D: Quando gli scienziati capirono come si formano le scie di condensazione?

R: Anche se alcuni scienziati sospettarono subito che il vapore acqueo emesso da motori degli aerei poteva essere la causa delle scie di condensazione, altri ritenevano che l'aria circostante era troppo secca per consentire la formazione di qualsiasi nube significativa, per cui per diversi anni non fu noto come come le scie di condensazione si formavano. Grazie alle ricerche condotte durante la seconda guerra mondiale emerse che le scie di condensazione si formano ad una particolare temperatura o al di sotto della stessa (a volte definita come temperatura critica), ma è da notare che questa temperatura è cambiata nel corso degli anni. Schmidt in Germania (1941) e Appleman negli Stati Uniti (1953) svilupparono indipendentemente la teoria della formazione della scia di condensazione che ancora oggi viene riconosciuta come valida. La loro teoria ha dimostrato che la soglia di temperatura dipende dalla pressione ambiente, dalla temperatura e dall'umidità dell'aria che circonda gli aeromobili, e dal rapporto tra il vapore d'acqua ed il calore liberato nell'atmosfera dai gas di scarico degli aerei. Da questa teoria, Appleman mise a punto un metodo grafico per determinare quando un aeromobile dovrebbe o non dovrebbe lasciare una scia di condensazione. Fino a poco tempo fa questa tecnica grafica ha costituito la base per un algortimo di previsione delle scie di condensazione utilizzato dall'Air Force degli Stati Uniti.

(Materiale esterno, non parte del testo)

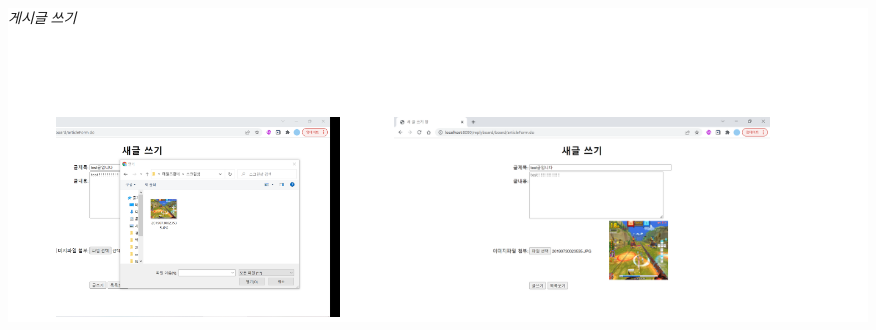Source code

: *게시글 쓰기*

</br>
</br>
</br>


<img src="https://github.com/jxxxxe/ReplyBoard/blob/master/readme_image/4imagefile.png?raw=true" width="380" height="200"> <img src="https://github.com/jxxxxe/ReplyBoard/blob/master/readme_image/4imagefile2.png?raw=true" width="380" height="200">
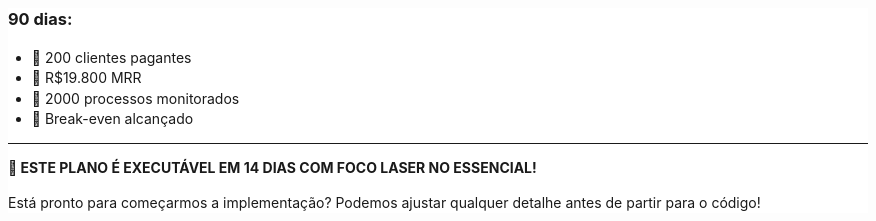 ### **90 dias:**
- 🎯 200 clientes pagantes
- 🎯 R$19.800 MRR
- 🎯 2000 processos monitorados  
- 🎯 Break-even alcançado

---

**🚀 ESTE PLANO É EXECUTÁVEL EM 14 DIAS COM FOCO LASER NO ESSENCIAL!**

Está pronto para começarmos a implementação? Podemos ajustar qualquer detalhe antes de partir para o código!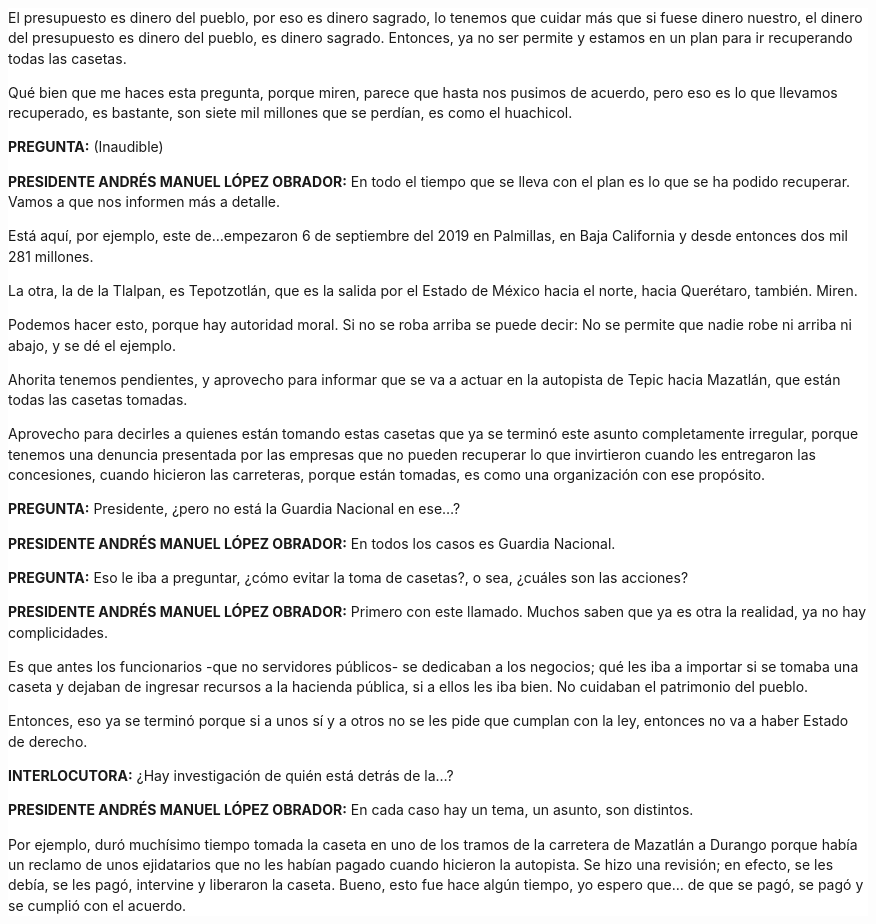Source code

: El presupuesto es dinero del pueblo, por eso es dinero sagrado, lo tenemos que
cuidar más que si fuese dinero nuestro, el dinero del presupuesto es dinero
del pueblo, es dinero sagrado. Entonces, ya no ser permite y estamos en un
plan para ir recuperando todas las casetas.

Qué bien que me haces esta pregunta, porque miren, parece que hasta nos
pusimos de acuerdo, pero eso es lo que llevamos recuperado, es bastante, son
siete mil millones que se perdían, es como el huachicol.

**PREGUNTA:** (Inaudible)

**PRESIDENTE ANDRÉS MANUEL LÓPEZ OBRADOR:** En todo el tiempo que se lleva con
el plan es lo que se ha podido recuperar. Vamos a que nos informen más a
detalle.

Está aquí, por ejemplo, este de…empezaron 6 de septiembre del 2019 en
Palmillas, en Baja California y desde entonces dos mil 281 millones.

La otra, la de la Tlalpan, es Tepotzotlán, que es la salida por el Estado de
México hacia el norte, hacia Querétaro, también. Miren.

Podemos hacer esto, porque hay autoridad moral. Si no se roba arriba se puede
decir: No se permite que nadie robe ni arriba ni abajo, y se dé el ejemplo.

Ahorita tenemos pendientes, y aprovecho para informar que se va a actuar en la
autopista de Tepic hacia Mazatlán, que están todas las casetas tomadas.

Aprovecho para decirles a quienes están tomando estas casetas que ya se
terminó este asunto completamente irregular, porque tenemos una denuncia
presentada por las empresas que no pueden recuperar lo que invirtieron cuando
les entregaron las concesiones, cuando hicieron las carreteras, porque están
tomadas, es como una organización con ese propósito.

**PREGUNTA:** Presidente, ¿pero no está la Guardia Nacional en ese…?

**PRESIDENTE ANDRÉS MANUEL LÓPEZ OBRADOR:** En todos los casos es Guardia
Nacional.

**PREGUNTA:** Eso le iba a preguntar, ¿cómo evitar la toma de casetas?, o sea,
¿cuáles son las acciones?

**PRESIDENTE ANDRÉS MANUEL LÓPEZ OBRADOR:** Primero con este llamado. Muchos
saben que ya es otra la realidad, ya no hay complicidades.

Es que antes los funcionarios -que no servidores públicos- se dedicaban a los
negocios; qué les iba a importar si se tomaba una caseta y dejaban de ingresar
recursos a la hacienda pública, si a ellos les iba bien. No cuidaban el
patrimonio del pueblo.

Entonces, eso ya se terminó porque si a unos sí y a otros no se les pide que
cumplan con la ley, entonces no va a haber Estado de derecho.

**INTERLOCUTORA:** ¿Hay investigación de quién está detrás de la…?

**PRESIDENTE ANDRÉS MANUEL LÓPEZ OBRADOR:** En cada caso hay un tema, un
asunto, son distintos.

Por ejemplo, duró muchísimo tiempo tomada la caseta en uno de los tramos de la
carretera de Mazatlán a Durango porque había un reclamo de unos ejidatarios
que no les habían pagado cuando hicieron la autopista. Se hizo una revisión;
en efecto, se les debía, se les pagó, intervine y liberaron la caseta. Bueno,
esto fue hace algún tiempo, yo espero que… de que se pagó, se pagó y se
cumplió con el acuerdo.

D: Perché oggi gli scienziati studiano le scie di condensazione?

R: Le scie di condensazione vengono studiate per molti motivi. Queste nubi prodotte dall'uomo hanno varie ripercussioni sul clima, modificano il bilancio energetico tra la luce solare e l'energia a infrarossi nell'atmosfera, e potrebbero pregiudicare il contenuto di vapore acqueo e la chimica della troposfera superiore. Questi effetti diventeranno sempre più importanti con l'aumentare del volume di traffico del trasporto aereo commerciale. Oggi gli scienziati stanno cercando d'imparare di più sulla durata delle scie di condensazione persistenti e sugli effetti che potranno avere sul clima futuro.